Once parents have agreed what behaviors they desire in their children and how to teach those behaviors, they should be consistent in using the approach they agreed upon. If a child is reproved one time for unacceptable behavior but not another—when there are visitors, for example—the child will become confused. Teaching will not take place. Once parents are unified in purpose, they need to be willing to make the sacrifices—in convenience or personal feelings—to consistently act in that purpose.

Principle 3: Make correction a learning experience

Sometimes when we correct children, we merely react to the circumstance. The child’s action upsets our plans or our image of ourselves as good parents, and we become frustrated or angry. Action taken with such an attitude is seldom helpful. It erodes the relationship we have developed with our children and lowers their feelings of self-respect. But as we learn to discipline our own feelings, yielding to the whisperings of the Spirit, we can make discipline a learning experience.
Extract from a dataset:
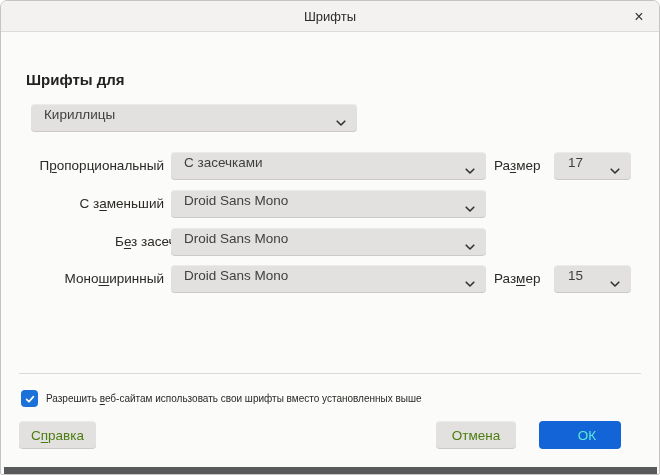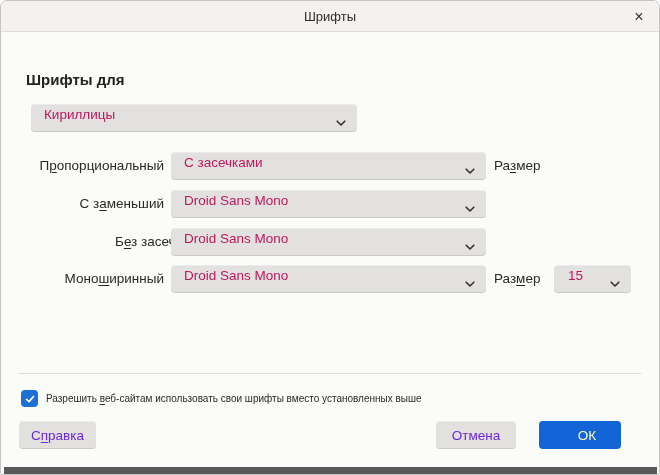"Кириллицы" .select { color: #be185d -> #404040 }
One young girl was working in the garden with her father. Tiring of the work, she asked if she could make them both some lemonade. However, as she made the drink, she spilled sugar and water all over the kitchen. The father, who came in just then, might have looked around the kitchen and been upset at the mess. Instead, he recognized a teaching moment. “‘You know,’ he said, ‘Mother will be home soon. I wonder what she’ll think when she sees this floor and cupboard. What do you think we ought to do about it?’ Sally looked around at the mess and said, ‘I think I better get it cleaned up fast. Would you help me, Daddy? I’ll get the broom and dustpan, if you’ll get the mop cloth.’ Together Sally and her father got things back in order.” (Relief Society Courses of Study 1985, The Church of Jesus Christ of Latter-day Saints, 1984, p. 96.)

Principle 4: Use physical punishment rarely and with restraint

There are few occasions when spanking is as effective as other methods of correcting misbehavior. These may be occasions when there is an immediate need to change a child’s behavior—if he is in imminent danger, for example, or is abusing another child.

Physical punishment, in fact, loses its effectiveness when used with any frequency. The big problem with spanking is that it is generally used for the wrong reasons, as a release for emotions rather than as a means of disciplining the child. No discipline, particularly physical discipline, should be used to vent our anger.

In our time, great attention is being given to child abuse. Tragically, many parents, even some Latter-day Saint parents, go way too far in their use of physical discipline. In fact, physical discipline is a method that some parents would be better off never using. Some experts feel that physical discipline is so fraught with the danger of excesses that only the genuinely mature parent has the wisdom and self-control to use it appropriately.

President Gordon B. Hinckley, in speaking of correction, reminds us that “the Lord, in setting forth the spirit of governance in his Church, has also set forth the spirit of governance in the home in these great words of revelation:

“‘No power or influence can or ought to be maintained … , only by persuasion, by long-suffering, by gentleness and meekness, and by love unfeigned; …

“‘Reproving betimes with sharpness, when moved upon by the Holy Ghost [and only then I think]; and then showing forth afterwards an increase of love toward him whom thou hast reproved, lest he esteem thee to be his enemy;

“‘That he may know that thy faithfulness is stronger than the cords of death’ (D&C 121:41, 43–44). …

“When little problems occur, as they inevitably will, restrain yourself. Call to mind the wisdom of the ancient proverb: ‘A soft answer turneth away wrath.’ (Prov. 15:1.)

“There is no discipline in all the world like the discipline of love. It has a magic all its own.” (Ensign, June 1985, p. 6.)